But we realized two patients could be different in at least three different ways, molecular ways. One, their cancer cells might be different because not every patient's cancer develops in the same way. The second possibility was that the patient's inherited DNA could be different. The third dimension that was tractable is environmental differences. And the most important environmental difference that we also borrowed from the autoimmunity field is the composition of the gut microbiota. We now know that all three of those dimensions, each one is important and studying each one is giving rise to new potential therapeutic interventions to try and push that hot tumor therapeutically. And some of those are entering the clinic as we speak.

Hwu:
Well, you really were one of just a few people that started to highlight the gut microbiome and its role in tumor immunology. And it was interesting. I remember how this happened. You had a finding in your lab that just was very peculiar. You got mice from two different sources and they should have been the identical mice. You just bought 'em from two different places.

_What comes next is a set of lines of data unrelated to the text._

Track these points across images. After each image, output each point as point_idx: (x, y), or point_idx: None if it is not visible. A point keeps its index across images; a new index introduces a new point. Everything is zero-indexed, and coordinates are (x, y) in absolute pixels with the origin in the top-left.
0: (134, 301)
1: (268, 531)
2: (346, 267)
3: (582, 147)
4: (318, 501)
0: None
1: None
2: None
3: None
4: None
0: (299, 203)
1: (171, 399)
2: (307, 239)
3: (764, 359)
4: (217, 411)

You're getting opposite results. And instead of just throwing that away like a lot of people do, you figured it out and it happened to be the microbiome. I have a lot of admiration for you because you took a crazy result that made no sense and you figured out something fundamental from that.

Gajewski:
That's actually true. I sort of giggle at ourselves for that too, where, I think you're right, not to make some stereotype of experimental immunologists, but I mean sometimes you'll have just a set of reagents that work, and so you just keep using those. But it was so interesting to us that mice from two different vendors gave either a strong or a weak therapeutic effect of the checkpoint blockade antibodies. And so because of the work in autoimmunity, we just asked whether it was a microbiome effect and it turned out to be true. And fortunately for our experimental future, the good microbiome, when we transferred it into "bad microbiome mice," was therapeutic. So that meant you could, theoretically develop a therapy, an intervention based on microbiome, let's say correction as a way maybe to rescue some patients. And so we studied that in mice. And then because of that possibility of it becoming therapeutically relevant, we started in our tissue sampling, we call it biobanking from patient material.

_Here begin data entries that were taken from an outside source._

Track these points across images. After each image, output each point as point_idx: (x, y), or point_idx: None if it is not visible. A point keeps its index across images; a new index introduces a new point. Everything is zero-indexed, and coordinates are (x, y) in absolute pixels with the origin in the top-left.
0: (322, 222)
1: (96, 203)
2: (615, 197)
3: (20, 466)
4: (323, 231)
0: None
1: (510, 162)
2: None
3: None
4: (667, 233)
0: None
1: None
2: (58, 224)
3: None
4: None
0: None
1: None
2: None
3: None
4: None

We were collecting tumors, blood, serum and germline DNA, etcetera. It turned out to kind of break open the field in this dimension, and we found that patients, melanoma patients who went on to respond to anti-PD1, they had one subset of bacteria enriched in their stool samples, basically, representing their gut. And then there were the non-responder patients had a different set of bacteria entities preferentially enriched. So there was a distinction in the microbiome, and that led to us establishing a whole range of infrastructure elements to be able to look at causality, to determine mechanism, to identify the good and bad bacteria, and then to transition to clinical development of bacteria-based interventions.

There was a distinction in the microbiome, and that led to us establishing a whole range of infrastructure elements to be able to look at causality, to determine mechanism, to identify the good and bad bacteria, and then to transition to clinical development of bacteria-based interventions.

Hwu:
There are so many different kinds of bacteria, so it's complicated to figure out which one the good ones are and which ones the bad ones are, but it's possible therapeutically now. And the more we understand it, we could develop a probiotic that could help patients with immunotherapy responses. Also, we can change the diet to change the microbiome or even do transplants of stool to get non-responders to respond. So there's a lot of potential ways to manipulate this.

Gajewski:
That's correct. So, the way we think about it in the field now, we want to mimic or reproduce the effects of the good bacteria. And there are three basic strategies, but we now are thinking a lot about how do we block the negative effects of the bad bacteria? And both of these are potential avenues for therapeutic intervention for the first category. How do we reproduce what the good bacteria are doing when they are there? People think about prebiotics, probiotics and postbiotics. So let me explain that. So prebiotics are basically, can you give something that helps those good bacteria to grow out and take over? So there are a couple examples of that. There are kind of foods for those bacteria. We're working with one that we've defined now it's we're going to repurpose an old drug that has a different use, but it turns out we found this old drug is food for a key stimulatory bacteria, and we've shown that this old drug is therapeutic through the microbiome in mice.

So that's being organized as a clinical trial now. So that's a very precise prebiotic. A less precise prebiotic is diet. So we know from large clinical data sets that when patients get these checkpoint blockade immunotherapies, there are two diets that are associated with favorable outcomes. One of them is the Mediterranean diet, which everybody knows about fish over meat, olive oil, over butter, etcetera. Fresh fruits and vegetables and fiber, things like that. The diet your mom tells you to eat that once you go to college, you avoid for many Americans. So, Mediterranean diet and then a high fiber diet. So these are being tested in prospective clinical trials to see if they improve outcomes. So that's prebiotics. The probiotic is kind of what everybody knows a little bit about. And we actually have a little bit of data that patients who are taking these over the counter probiotics, they might do less well even.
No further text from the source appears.